HOUSTONIA PREVIEW: A Basketball Musical? Why Not, Says Catastrophic Theatre
By Chris Gray
THE FIRST THING YOU SHOULD KNOW about Catastrophic Theatre’s Small Ballis that the edgy Houston troupe once held a curtain for 90 minutes so that everyone—actors, crew, audience members—could watch a Rockets playoff game. The second is that the creative team behind this so-called “basketball musical” includes none other than the local NBA franchise’s general manager, Daryl Morey.
Long story short: The Catastrophic principals’ B-ball obsession dates back to the ’90s, when they were making theater as their previous incarnation, Infernal Bridegroom Productions, and the Rockets won back-to-back championships. The GM, who loves musical theater, especially operettas, admits that thespian folk and sports fans are a “Venn diagram that doesn’t overlap much,” so perhaps it’s no surprise that Morey and the theater have found each other. Catastrophic co-founder/artistic director Jason Nodler invited the GM to join the theater’s board in 2013, and he accepted.
Small Ball, co-directed by Nodler and his Catastrophic co-founder Tamarie Cooper, grew out of the GM and Nodler’s conversations about making a “high-level,” basketball-inspired musical, Morey remembers. The production took shape across multi-city conference calls—between the two men, plus composers Merel van Dijk and Tony Barilla (“Merel & Tony”) and playwright/company favorite Mickle Maher—over a period of more than two years.
Set many decades after Jonathan Swift’s Gulliver’s Travels, Small Ball follows a journeyman NBA castoff, the depressed Michael Jordan—not that Michael Jordan—who is recruited by Lilliput’s king/head coach to boost the island nation’s international basketball profile. Also in the mix are the king’s star point-guard daughter; an Iago-like assistant coach named Pippin; giant rats who wash ashore from the media boat; and the Dr. Seuss–reading queen, the team’s Director of Analytics. Yes, there’s a lot going on here.

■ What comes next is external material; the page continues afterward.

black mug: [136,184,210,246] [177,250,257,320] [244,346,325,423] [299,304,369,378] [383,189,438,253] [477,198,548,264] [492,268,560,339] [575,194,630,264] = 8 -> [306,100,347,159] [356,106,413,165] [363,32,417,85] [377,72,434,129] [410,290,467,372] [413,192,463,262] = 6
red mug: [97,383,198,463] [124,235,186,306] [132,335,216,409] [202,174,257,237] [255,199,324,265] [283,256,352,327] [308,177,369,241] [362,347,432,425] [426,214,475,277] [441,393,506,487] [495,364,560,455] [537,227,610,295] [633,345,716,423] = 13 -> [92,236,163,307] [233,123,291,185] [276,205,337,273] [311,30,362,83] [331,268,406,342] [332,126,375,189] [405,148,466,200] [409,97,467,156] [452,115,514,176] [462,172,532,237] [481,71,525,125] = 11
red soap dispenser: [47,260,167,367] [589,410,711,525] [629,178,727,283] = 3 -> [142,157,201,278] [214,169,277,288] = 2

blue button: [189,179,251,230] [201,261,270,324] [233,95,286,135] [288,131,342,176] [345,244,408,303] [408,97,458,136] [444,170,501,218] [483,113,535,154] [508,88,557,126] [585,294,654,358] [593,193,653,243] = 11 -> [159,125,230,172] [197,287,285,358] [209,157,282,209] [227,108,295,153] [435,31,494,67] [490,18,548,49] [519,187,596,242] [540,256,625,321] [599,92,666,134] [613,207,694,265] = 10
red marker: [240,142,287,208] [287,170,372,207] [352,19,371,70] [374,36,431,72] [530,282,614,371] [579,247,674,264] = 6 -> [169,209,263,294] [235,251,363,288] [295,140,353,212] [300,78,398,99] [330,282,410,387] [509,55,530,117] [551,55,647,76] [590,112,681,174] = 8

“I often think of Mickle’s work as a magical onion,” says Nodler, waxing literary himself. “As you peel it, more and more things come true, and at the end the onion has reconstituted itself as a whole pomegranate.”
Clever special effects account for the considerable size differences of the characters in the show, which is told through a series of postgame press conferences. Morey helped the creators punch up the basketball lingo and post-game patter, issuing credentials so they could sit in on the real thing for inspiration.
The show, by the way, is Maher’s first musical. “I was looking for a rhythm in the dialogue that would always feel just one breath shy of singing,” says the Chicago-based playwright. To go with that, Merel & Tony have created a score that evokes Swift-era composers like Henry Purcell while capturing Small Ball’s heavy mood swings. “It combines certain existential sadness,” Barilla says, “with several different kinds of humor.”
Small Ball. Apr 6–May 13. Pay what you can (suggested $40). MATCH, 3400 Main St. 713-521-4533.